■ Tarefa curta A
Copie tal e qual, do texto fornecido sobre o anarquismo em Portugal, o trecho que abre com as palavras "Finalmente, importa citar" e fecha com "uns dos outros.".

___ Texto fornecido ___

O antagonismo entre velhos e novos militantes, mais do que conflituoso, caracterizava-se por uma atitude de indiferença, incomunicabilidade e mútua ignorância em relação às tácticas utilizadas: os velhos discursos anarco-sindicalistas de um lado, e a ideia de abolição do trabalho, de outro; a necessidade de um corpo organizado, com funções delimitadas e quotas a pagar, em contraste com a organização baseada na espontaneidade; os chavões anarquistas, por um lado, e as frases non sense pintadas nas paredes, por outro.

Finalmente, importa citar uma quase total ausência anarquista das (poucas) lutas sociais que então se travavam salvo raras excepções a algumas lutas operárias e empresas autogeridas [12], ou a participação de alguns libertários em grupos ecológicos activos na luta contra o nuclear em Portugal [13], um factor essencial na divulgação das ideias anarquistas na sociedade portuguesa dos anos 80.

Assim, ao longo desta década, o Anarquismo em Portugal resumiu-se a uma série de publicações e grémios, frequentemente insulados e mesmo rivais uns dos outros.

___

■ Tarefa curta B
Reescreva todas as entradas abaixo trocando "developed" por "edited" e deixando o resto igual. Não ponha as imagens na resposta.

___ Entradas ___

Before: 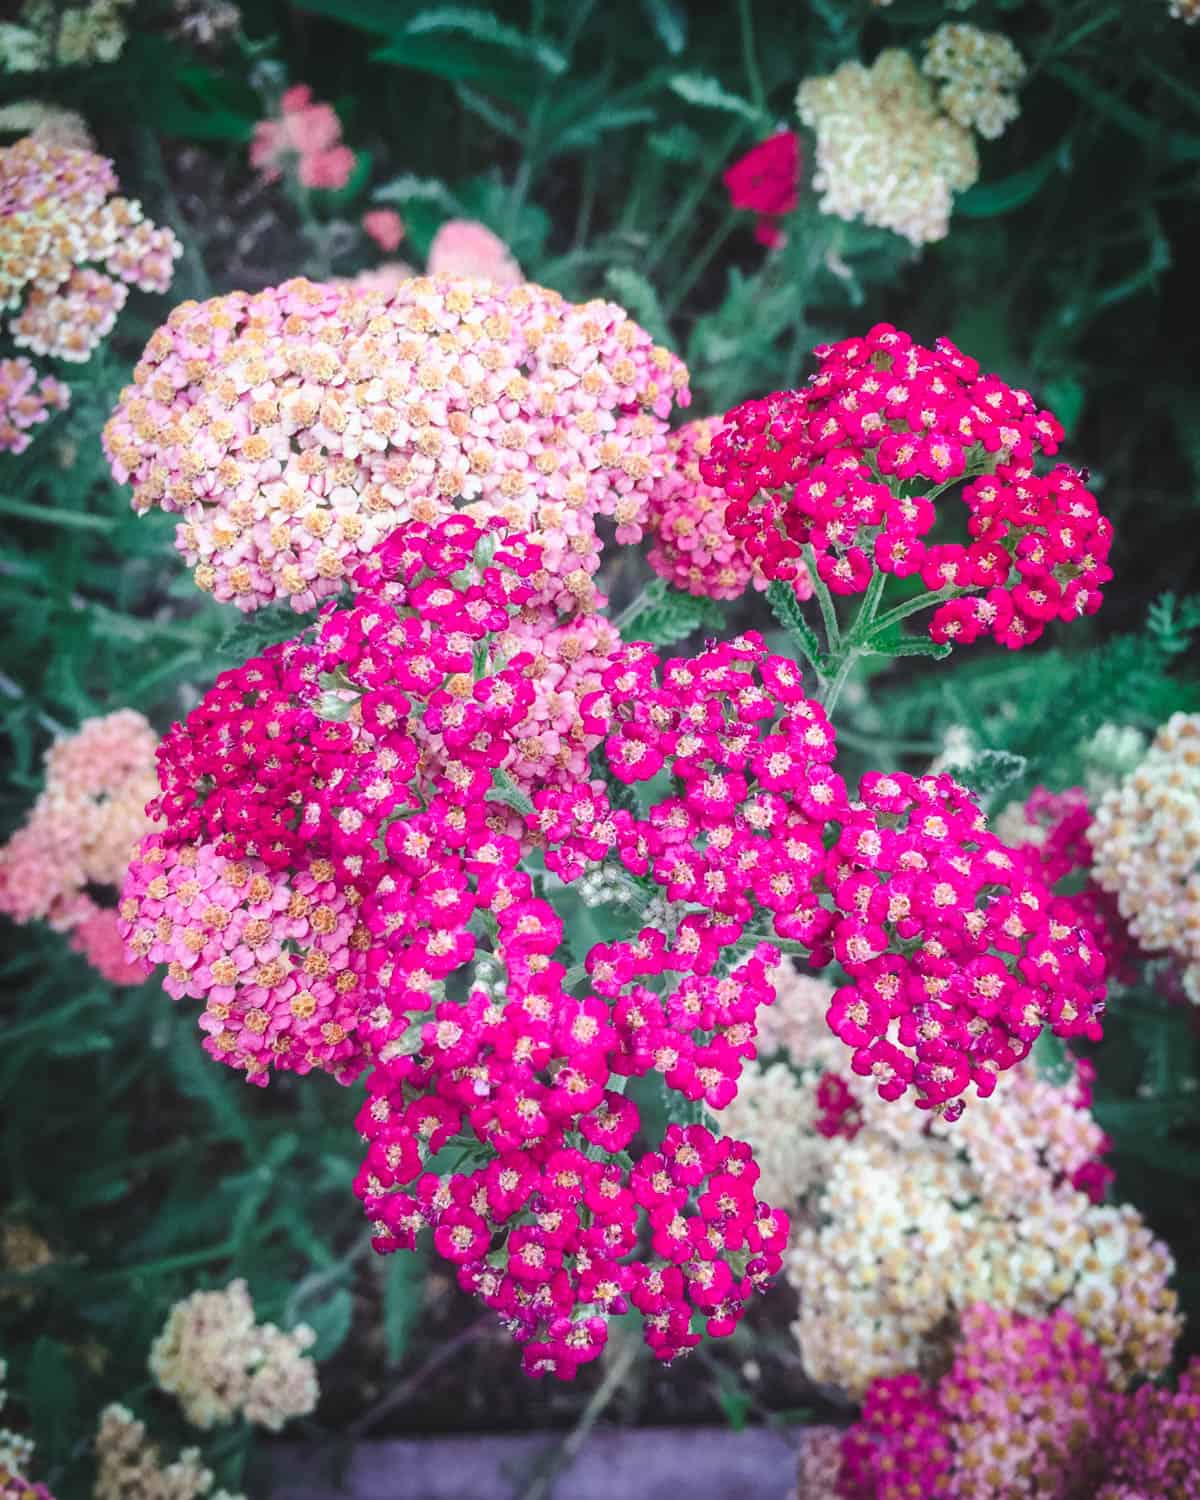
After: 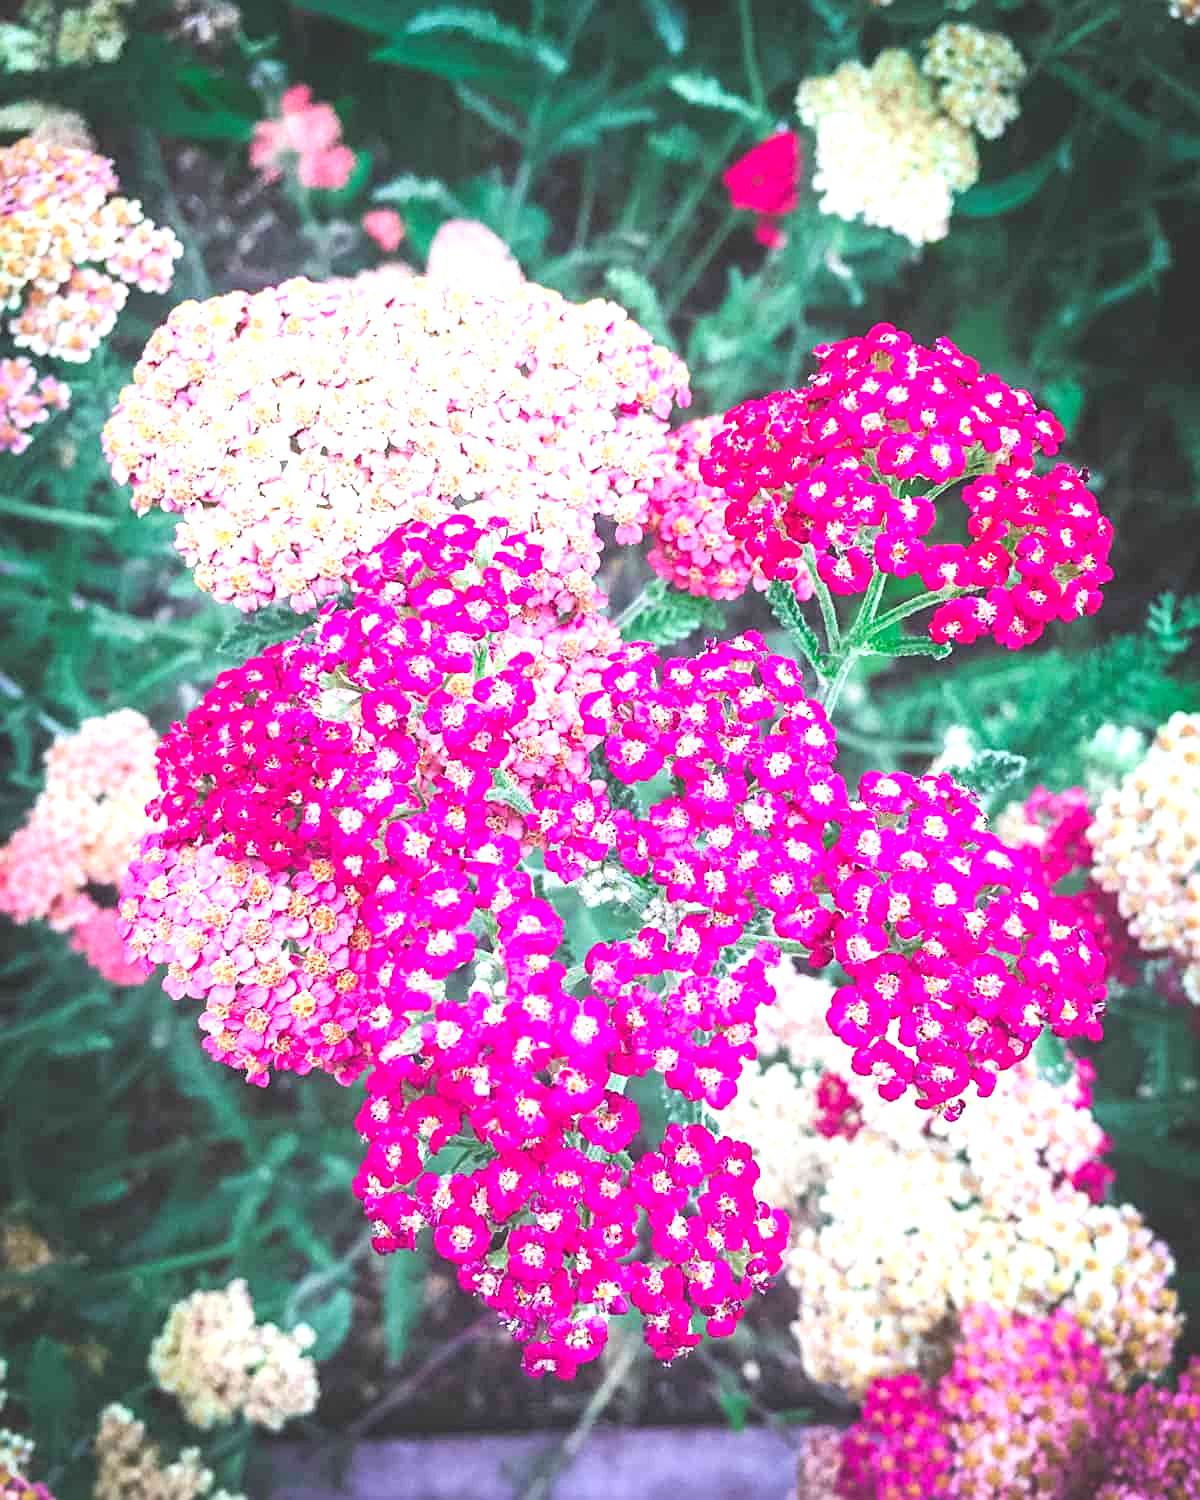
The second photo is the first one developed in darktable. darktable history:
exposure: black level correction 0, exposure 1.285 EV, compensate highlight preservation false
sharpen: on, module defaults
contrast brightness saturation: contrast -0.114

___

■ Resposta esperada A
Finalmente, importa citar uma quase total ausência anarquista das (poucas) lutas sociais que então se travavam salvo raras excepções a algumas lutas operárias e empresas autogeridas [12], ou a participação de alguns libertários em grupos ecológicos activos na luta contra o nuclear em Portugal [13], um factor essencial na divulgação das ideias anarquistas na sociedade portuguesa dos anos 80.

Assim, ao longo desta década, o Anarquismo em Portugal resumiu-se a uma série de publicações e grémios, frequentemente insulados e mesmo rivais uns dos outros.

■ Resposta esperada B
Before: 
After: 
The second photo is the first one edited in darktable. darktable history:
exposure: black level correction 0, exposure 1.285 EV, compensate highlight preservation false
sharpen: on, module defaults
contrast brightness saturation: contrast -0.114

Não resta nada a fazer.